Loebs built a beer garden, or tavern, near the Wittenberg brewery; he also had a brewery in St. Louis, and his brother started one somewhere out West.

The Loebs brothers, says Theiss, brought with them from Bavaria their own special beer recipe and they called their brew Bavarian Beer.

"The story is, and there may be no way of proving it, that the beer recipe they brought with them in about 1890, they sold to Mr. Anheuser in St. Louis," said Theiss. "That's where you get the name Busch Bavarian Beer."

Theiss said Anheuser was the brewmaster who had the recipe for the beer that became known as Michelob, "which is the best beer money can buy ... the only beer I ever drank that tasted as good as home brew. It's the Cadillac of beers."

Theiss said that during Prohibition a lot of "people in the hills around here" were making home brew. Some even made raisin jack whiskey.

George Loebs died in about 1899 and no more beer was brewed at the brewery.

In 1901, Loebs' wife built a gracious three-story house on a hill behind the brewery. Its rock foundation is still there, overgrown with trees and thistle.

During the Depression, she sold the lumber used to build the brewery and moved to Jackson to live with a daughter.

Theiss says Wittenberg was not the only small town in the area to have a brewery -- there were also breweries at Altenburg and Old Appleton.

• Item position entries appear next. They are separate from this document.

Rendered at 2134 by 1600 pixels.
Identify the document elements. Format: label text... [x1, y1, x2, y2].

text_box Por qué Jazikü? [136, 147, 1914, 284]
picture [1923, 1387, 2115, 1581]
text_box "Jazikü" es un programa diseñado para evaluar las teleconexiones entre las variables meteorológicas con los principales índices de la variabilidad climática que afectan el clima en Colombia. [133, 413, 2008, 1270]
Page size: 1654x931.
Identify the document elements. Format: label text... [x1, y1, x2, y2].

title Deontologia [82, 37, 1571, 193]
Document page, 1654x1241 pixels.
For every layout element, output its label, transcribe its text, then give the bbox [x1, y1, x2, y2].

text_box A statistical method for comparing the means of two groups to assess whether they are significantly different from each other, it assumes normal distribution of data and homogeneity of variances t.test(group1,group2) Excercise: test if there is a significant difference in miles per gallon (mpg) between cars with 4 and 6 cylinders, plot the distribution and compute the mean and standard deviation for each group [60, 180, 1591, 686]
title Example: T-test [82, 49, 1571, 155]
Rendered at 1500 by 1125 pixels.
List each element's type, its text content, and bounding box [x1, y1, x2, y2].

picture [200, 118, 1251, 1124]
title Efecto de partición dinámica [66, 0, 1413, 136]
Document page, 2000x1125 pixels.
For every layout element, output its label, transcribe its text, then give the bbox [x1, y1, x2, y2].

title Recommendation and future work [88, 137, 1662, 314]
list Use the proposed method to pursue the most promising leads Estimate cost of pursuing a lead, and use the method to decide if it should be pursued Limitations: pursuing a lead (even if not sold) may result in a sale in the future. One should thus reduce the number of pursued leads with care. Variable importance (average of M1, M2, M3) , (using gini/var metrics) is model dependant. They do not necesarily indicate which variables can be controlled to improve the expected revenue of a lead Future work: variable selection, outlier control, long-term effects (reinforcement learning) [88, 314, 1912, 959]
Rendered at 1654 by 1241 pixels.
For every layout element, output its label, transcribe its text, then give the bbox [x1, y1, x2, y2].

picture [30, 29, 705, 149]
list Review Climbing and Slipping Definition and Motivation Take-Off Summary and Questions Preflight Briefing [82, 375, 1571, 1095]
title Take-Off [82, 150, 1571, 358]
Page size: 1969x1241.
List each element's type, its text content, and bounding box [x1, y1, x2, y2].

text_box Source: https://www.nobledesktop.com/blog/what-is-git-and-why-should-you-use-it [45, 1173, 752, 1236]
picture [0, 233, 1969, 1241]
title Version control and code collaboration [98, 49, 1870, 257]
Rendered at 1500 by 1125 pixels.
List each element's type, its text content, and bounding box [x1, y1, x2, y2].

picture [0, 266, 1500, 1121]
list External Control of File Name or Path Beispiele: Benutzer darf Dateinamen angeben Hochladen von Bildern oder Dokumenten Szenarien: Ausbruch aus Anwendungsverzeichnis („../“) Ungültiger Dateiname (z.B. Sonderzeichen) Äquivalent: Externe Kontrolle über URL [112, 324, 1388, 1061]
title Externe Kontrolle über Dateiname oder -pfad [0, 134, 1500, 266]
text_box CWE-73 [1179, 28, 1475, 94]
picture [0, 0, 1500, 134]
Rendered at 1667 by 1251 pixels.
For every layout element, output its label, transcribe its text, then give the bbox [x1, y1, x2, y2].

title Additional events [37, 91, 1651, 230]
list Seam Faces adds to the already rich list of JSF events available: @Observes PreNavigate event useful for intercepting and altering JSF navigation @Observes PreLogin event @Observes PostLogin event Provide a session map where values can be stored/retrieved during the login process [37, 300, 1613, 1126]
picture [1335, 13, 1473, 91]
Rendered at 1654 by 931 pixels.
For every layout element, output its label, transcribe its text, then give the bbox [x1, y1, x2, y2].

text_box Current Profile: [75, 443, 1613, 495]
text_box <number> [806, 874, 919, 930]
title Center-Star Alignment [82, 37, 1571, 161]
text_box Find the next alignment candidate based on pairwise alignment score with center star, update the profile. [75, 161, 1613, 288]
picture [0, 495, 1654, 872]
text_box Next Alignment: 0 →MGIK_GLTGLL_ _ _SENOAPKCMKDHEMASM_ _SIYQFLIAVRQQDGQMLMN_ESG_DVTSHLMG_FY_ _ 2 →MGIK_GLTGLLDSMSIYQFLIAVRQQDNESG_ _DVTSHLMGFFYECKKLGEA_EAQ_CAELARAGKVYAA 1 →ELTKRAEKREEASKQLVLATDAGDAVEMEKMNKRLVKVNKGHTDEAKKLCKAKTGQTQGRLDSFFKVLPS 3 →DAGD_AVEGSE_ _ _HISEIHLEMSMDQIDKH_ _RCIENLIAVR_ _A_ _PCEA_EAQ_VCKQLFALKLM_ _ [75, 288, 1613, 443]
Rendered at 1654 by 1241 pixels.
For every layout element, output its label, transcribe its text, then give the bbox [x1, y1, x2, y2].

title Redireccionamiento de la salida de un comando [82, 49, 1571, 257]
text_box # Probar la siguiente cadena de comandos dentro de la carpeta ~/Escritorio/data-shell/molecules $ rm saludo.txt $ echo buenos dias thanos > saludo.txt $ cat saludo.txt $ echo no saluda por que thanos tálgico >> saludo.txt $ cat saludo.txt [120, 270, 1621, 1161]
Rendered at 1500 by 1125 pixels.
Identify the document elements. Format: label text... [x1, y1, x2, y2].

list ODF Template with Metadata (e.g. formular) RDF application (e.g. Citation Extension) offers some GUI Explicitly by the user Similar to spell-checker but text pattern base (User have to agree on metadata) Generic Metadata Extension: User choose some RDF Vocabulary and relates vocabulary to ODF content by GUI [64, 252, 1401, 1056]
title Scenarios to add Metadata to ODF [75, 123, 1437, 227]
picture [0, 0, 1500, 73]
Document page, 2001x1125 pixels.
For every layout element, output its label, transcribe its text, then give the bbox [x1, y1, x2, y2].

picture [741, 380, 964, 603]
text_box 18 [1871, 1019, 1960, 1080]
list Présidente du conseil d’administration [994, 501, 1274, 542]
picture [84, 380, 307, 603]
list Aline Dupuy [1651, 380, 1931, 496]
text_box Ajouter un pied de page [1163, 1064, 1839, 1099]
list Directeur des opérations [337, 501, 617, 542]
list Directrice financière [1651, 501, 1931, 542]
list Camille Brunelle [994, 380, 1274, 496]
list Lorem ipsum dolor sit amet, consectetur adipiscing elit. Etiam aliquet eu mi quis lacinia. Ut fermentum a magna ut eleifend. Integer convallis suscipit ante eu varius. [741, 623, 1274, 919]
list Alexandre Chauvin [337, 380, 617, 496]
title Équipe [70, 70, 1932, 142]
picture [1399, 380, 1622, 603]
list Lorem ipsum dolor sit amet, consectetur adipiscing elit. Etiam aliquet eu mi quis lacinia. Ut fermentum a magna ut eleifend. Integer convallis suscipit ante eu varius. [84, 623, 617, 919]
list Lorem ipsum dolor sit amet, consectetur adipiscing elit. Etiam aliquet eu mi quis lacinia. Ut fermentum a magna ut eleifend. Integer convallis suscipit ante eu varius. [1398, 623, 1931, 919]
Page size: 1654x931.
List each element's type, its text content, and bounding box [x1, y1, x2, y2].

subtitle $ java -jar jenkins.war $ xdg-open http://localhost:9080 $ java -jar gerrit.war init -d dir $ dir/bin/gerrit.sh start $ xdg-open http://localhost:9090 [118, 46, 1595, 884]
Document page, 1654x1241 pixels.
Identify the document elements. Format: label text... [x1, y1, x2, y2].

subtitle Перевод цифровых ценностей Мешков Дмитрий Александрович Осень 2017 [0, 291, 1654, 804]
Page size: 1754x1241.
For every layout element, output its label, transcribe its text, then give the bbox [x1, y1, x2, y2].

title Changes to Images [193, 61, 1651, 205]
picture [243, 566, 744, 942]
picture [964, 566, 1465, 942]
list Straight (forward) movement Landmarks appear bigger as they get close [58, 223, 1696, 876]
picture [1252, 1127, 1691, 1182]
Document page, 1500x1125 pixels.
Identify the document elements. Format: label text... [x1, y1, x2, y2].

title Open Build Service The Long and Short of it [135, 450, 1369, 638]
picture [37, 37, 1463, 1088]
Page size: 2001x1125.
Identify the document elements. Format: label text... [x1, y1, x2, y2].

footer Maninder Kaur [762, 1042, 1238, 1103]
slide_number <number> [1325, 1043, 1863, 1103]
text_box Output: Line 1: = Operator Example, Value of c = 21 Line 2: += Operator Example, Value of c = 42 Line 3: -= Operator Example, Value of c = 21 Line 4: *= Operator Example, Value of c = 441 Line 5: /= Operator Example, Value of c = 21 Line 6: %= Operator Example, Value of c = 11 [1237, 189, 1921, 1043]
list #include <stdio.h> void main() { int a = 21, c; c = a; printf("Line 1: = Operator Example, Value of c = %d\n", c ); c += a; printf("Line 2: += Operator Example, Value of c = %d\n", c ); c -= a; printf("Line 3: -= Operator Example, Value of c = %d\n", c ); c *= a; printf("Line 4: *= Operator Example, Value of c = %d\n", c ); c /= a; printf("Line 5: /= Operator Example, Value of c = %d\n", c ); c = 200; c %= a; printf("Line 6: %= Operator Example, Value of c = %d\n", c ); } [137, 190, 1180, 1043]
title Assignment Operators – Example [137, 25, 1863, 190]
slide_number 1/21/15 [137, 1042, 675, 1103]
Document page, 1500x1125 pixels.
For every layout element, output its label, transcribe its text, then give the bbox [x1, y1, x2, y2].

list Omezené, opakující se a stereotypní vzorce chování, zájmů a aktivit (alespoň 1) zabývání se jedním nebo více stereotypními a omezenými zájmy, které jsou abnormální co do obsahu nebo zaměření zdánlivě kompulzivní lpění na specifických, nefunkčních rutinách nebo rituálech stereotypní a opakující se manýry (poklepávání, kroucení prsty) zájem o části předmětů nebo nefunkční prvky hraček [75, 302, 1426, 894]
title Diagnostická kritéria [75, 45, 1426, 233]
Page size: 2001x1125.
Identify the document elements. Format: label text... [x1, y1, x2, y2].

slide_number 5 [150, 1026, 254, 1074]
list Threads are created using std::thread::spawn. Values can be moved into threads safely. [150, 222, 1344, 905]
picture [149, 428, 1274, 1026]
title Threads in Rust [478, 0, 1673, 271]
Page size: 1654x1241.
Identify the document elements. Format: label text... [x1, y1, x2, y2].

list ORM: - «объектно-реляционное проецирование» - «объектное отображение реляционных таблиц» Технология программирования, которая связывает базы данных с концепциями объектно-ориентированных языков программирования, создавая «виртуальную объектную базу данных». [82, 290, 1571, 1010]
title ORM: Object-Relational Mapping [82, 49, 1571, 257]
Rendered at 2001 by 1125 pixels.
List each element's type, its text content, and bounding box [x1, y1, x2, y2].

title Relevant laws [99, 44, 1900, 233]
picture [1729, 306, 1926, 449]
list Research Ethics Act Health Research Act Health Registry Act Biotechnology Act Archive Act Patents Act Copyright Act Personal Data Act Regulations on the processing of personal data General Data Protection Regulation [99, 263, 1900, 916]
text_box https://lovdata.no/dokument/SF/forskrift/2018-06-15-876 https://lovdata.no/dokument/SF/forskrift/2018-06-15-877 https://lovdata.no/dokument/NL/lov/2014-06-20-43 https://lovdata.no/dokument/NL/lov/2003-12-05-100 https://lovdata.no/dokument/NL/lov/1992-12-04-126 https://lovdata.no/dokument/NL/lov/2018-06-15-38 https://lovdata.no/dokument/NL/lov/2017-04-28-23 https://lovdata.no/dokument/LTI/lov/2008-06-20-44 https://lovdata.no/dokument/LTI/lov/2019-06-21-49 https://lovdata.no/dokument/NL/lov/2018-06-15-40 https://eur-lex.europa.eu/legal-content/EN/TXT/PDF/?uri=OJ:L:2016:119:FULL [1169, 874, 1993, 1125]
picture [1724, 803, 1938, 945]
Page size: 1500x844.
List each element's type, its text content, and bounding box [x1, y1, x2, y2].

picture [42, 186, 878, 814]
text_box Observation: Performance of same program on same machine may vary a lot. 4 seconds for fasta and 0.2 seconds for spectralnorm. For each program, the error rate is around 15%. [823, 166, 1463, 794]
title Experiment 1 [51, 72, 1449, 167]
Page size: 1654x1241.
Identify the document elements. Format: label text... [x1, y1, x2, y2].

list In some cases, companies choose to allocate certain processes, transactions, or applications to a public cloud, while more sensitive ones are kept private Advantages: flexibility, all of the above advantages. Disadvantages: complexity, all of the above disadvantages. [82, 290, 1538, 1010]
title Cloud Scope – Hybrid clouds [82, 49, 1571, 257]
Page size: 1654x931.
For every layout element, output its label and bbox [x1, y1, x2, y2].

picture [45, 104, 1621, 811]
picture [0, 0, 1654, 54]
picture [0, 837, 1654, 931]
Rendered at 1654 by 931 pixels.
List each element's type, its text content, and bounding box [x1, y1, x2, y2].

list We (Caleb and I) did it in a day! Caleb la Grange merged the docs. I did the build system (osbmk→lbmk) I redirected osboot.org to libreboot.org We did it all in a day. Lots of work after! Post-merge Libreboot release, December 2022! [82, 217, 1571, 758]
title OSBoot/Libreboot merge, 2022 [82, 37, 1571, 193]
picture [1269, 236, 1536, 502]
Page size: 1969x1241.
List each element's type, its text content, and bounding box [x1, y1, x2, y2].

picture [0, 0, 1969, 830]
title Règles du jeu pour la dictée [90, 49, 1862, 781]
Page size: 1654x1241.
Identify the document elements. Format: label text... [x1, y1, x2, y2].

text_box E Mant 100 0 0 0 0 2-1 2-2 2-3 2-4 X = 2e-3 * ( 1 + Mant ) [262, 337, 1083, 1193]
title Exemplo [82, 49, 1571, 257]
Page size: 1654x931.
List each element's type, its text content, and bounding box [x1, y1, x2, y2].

They were all started by Germans who started settling the area in the late 1830s. A wave of Saxons settled in eastern Perry County in 1839. Some Bavarians also came about that time.

The Saxons' journey from St. Louis to the area was called "the sojourn," says Theiss, who is a retired farmer. His forebears, who came from western Germany near the French border, joined the sojourn.

The Saxons named Wittenberg after the town in Germany where Martin Luther was born.

"The pastors of the churches in the towns would name them after the towns they came from," Theiss said. "If there wasn't a pastor the families there chose the name."

Theiss says the population of Wittenberg reached a high of 269 in 1920. Although the brewery had been closed for over 20 years, a furniture factory was a major employer.

The factory went out of business in 1926, because in order to keep up with demand furniture was made from green wood. As the furniture dried the wood cracked and splintered. The company had given itself a bad reputation.

Census records compiled by Theiss shows the population of Wittenberg has steadily declined over the years -- six people live there now. That includes a family that owns the rock bluff into which industrious Germans carved a beer brewery 146 years ago.